As bem-aventuranças do líder
Por: Robson Santarém
Feliz é quem faz a jornada do herói conscientemente. Tornar-se-á líder de si mesmo e, como agente de transformação, inspirará muitos pela força do exemplo.
A jornada mítica do herói revela um modelo com o qual podemos aprender a viver e a liderar, pois esse é seu tema: abandonar uma condição, encontrar a fonte da vida e, ao passar por sacrifícios, alcançar nova consciência. Nesse sentido, o mito tem um caráter pedagógico que nos mostra como nos tornar mais humanos e, portanto, a liderarmos de modo mais efetivo. Viver consciente significa estar desperto para os sinais da vida e assumir com responsabilidade as escolhas e desafios, assim como enfrentar com grandeza os dragões, contando com os aliados para realizar o propósito.
Eis porque o mito continua atual: ele aponta para o essencial, para a dimensão do mistério e transcendente que nos habita e que nos faz descobrir quem somos e como viver em harmonia. Assim, te convido a olhar para si como um herói e perceber nas entrelinhas da sua história como esse mito se manifesta em sua vida. Seguir os seus passos é abrir-se para a possibilidade de viver a vida em toda a sua riqueza e descobrir o quanto o ser humano pode se desenvolver e transcender para realizar a sua missão. A grande bem-aventurança se dará quando percebermos o herói que reside em nosso interior. Ele nos ajudará a dar significado a cada estágio da jornada, a compreender o fardo que carregamos, e como líderes, ajudar os outros a fazerem com consciência a sua própria jornada. Como disse Campbell: “Não precisamos nem mesmo nos arriscar sozinhos na aventura, pois os heróis de todos os tempos já foram à nossa frente. O labirinto é bem conhecido, só temos que seguir os passos do herói.” Se seguirmos cada etapa – Campbell identificou doze – podemos assumir o protagonismo da nossa história, escrevendo e reescrevendo os capítulos, dando-lhes significado e encontrando os recursos que estão presentes em nós para realizarmos a missão que a vida nos confiou.
Que etapas são essas? O que elas nos ensinam? A primeira é quando vivemos ainda inconscientes do nosso propósito. Em seguida vem o CHAMADO. Todos somos convocados a realizar algo na vida, o que é mais que exercer uma profissão. Cada um de nós tem uma missão transcendente a cumprir. Quando a percebemos com nitidez, tudo o mais se torna irrelevante, descobrimos, enfim, o que é a vida. O mais importante é seguir a voz interior, o que implica em fazer escolhas e algumas rupturas… Em que momento você tomou consciência da sua vocação e do líder que há em você?
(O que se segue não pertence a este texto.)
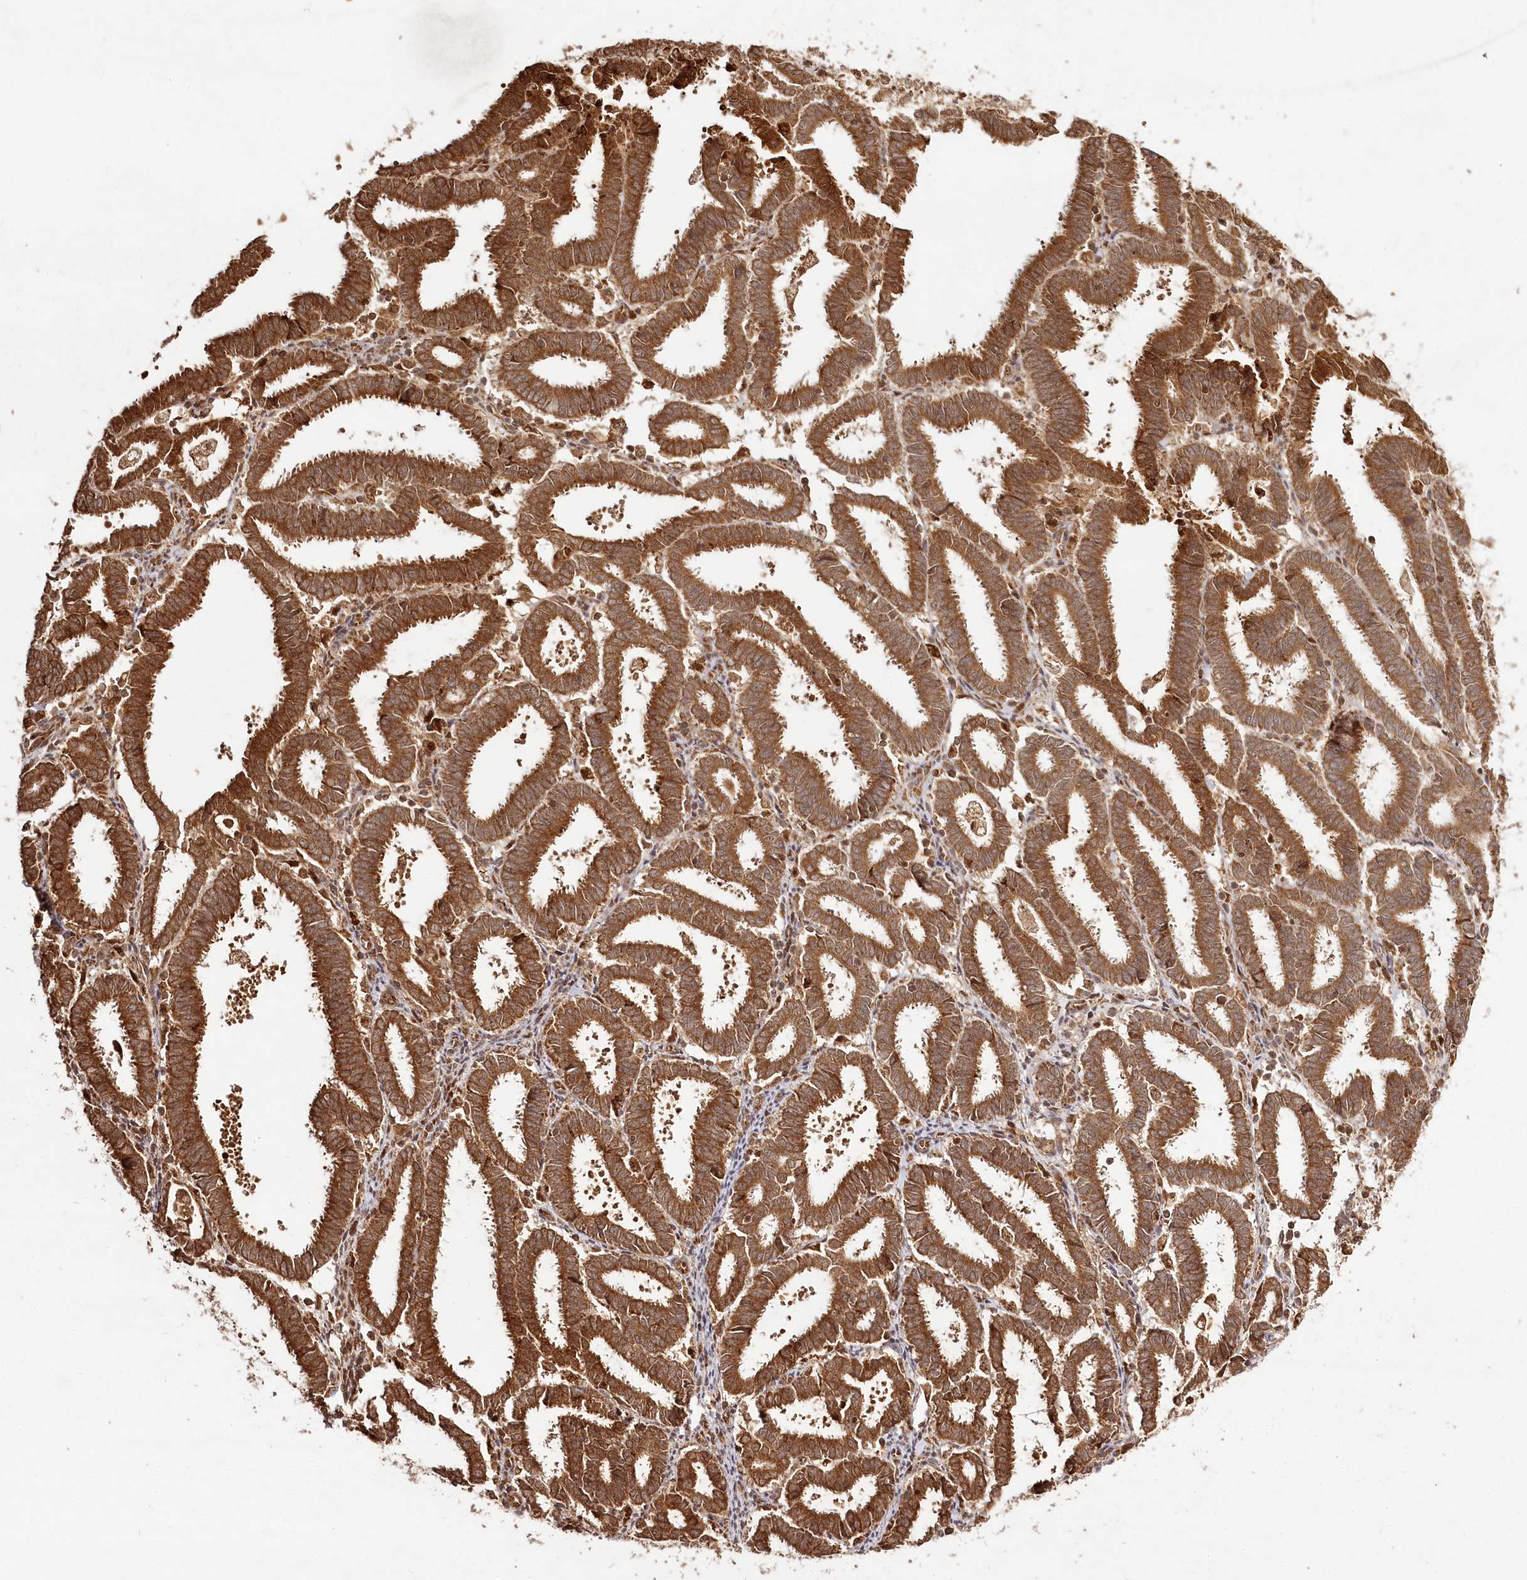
{"staining": {"intensity": "strong", "quantity": ">75%", "location": "cytoplasmic/membranous"}, "tissue": "endometrial cancer", "cell_type": "Tumor cells", "image_type": "cancer", "snomed": [{"axis": "morphology", "description": "Adenocarcinoma, NOS"}, {"axis": "topography", "description": "Uterus"}], "caption": "Endometrial cancer (adenocarcinoma) stained with DAB IHC displays high levels of strong cytoplasmic/membranous staining in approximately >75% of tumor cells.", "gene": "ULK2", "patient": {"sex": "female", "age": 83}}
Pode haver, porém, momentos de RECUSA, quando se prefere não arriscar ou quando a atenção é desviada do foco, o que faz com que a aventura assuma contornos negativos gerando sofrimento, perda de sentido nas ações e o herói se torna vítima das suas escolhas. Como eu, você deve saber que em alguns momentos nós nos recusamos a ouvir a voz interior e seguimos outras vozes… E, cá entre nós, muitas vezes nos damos mal. Sabe-se que quando a pessoa não escuta a voz do seu coração ela pode viver uma esquizofrenia. Infelizmente, o mundo está cheio de gente que parou de escutar a si mesmo.
Mas, quando se está desperto e determinado a realizar o propósito, aparecerá o MENTOR, alguém mais experiente que sinaliza o melhor caminho a seguir. Como diz um velho provérbio: “quando o discípulo está pronto, o mestre aparece”. Na mitologia esse auxílio aparece como forças sobrenaturais que se aliam ao herói para ele cumprir a sua missão. Lembra-se de Gandalf? Merlin? Dumbledore? Você também já encontrou com alguns em seu caminho… O que aprendeu com eles?
Na jornada se faz a TRAVESSIA DO UMBRAL, etapa em que se ingressa em um novo mundo. O herói desconhece o que há além do portal, sabe que há riscos, perigos e também novas possibilidades e por isso ousa atravessar. Algumas travessias são cruciais, abrem novas perspectivas e mudam a nossa história. É um rito de passagem. Dos muitos portais que já foram atravessados, e em especial para se tornar um líder, qual o que você considera o mais impactante em sua vida? Como foi a travessia?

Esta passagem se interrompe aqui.